WORK TASK => Spot each line in the data below containing "James" and copy it.

EXERCISE DATA =>
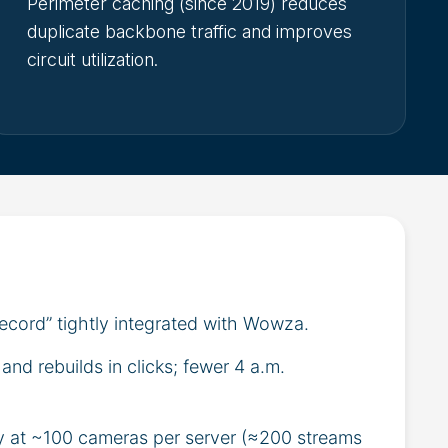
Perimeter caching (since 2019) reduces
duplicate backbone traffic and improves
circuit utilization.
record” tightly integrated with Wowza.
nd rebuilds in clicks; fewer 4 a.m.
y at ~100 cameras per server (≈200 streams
---
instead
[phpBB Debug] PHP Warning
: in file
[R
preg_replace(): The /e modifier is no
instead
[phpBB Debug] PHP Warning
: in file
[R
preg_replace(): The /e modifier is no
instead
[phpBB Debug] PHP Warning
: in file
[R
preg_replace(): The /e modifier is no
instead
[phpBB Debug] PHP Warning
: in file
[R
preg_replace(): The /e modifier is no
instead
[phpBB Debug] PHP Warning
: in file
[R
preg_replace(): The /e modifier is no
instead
---
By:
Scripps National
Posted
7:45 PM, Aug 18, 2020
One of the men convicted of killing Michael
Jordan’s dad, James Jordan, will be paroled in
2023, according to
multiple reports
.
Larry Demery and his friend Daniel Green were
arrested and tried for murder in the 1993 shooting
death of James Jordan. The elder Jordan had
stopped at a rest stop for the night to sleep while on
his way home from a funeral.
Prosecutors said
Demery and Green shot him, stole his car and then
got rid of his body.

ANSWER SECTION =>
Jordan’s dad, James Jordan, will be paroled in
death of James Jordan. The elder Jordan had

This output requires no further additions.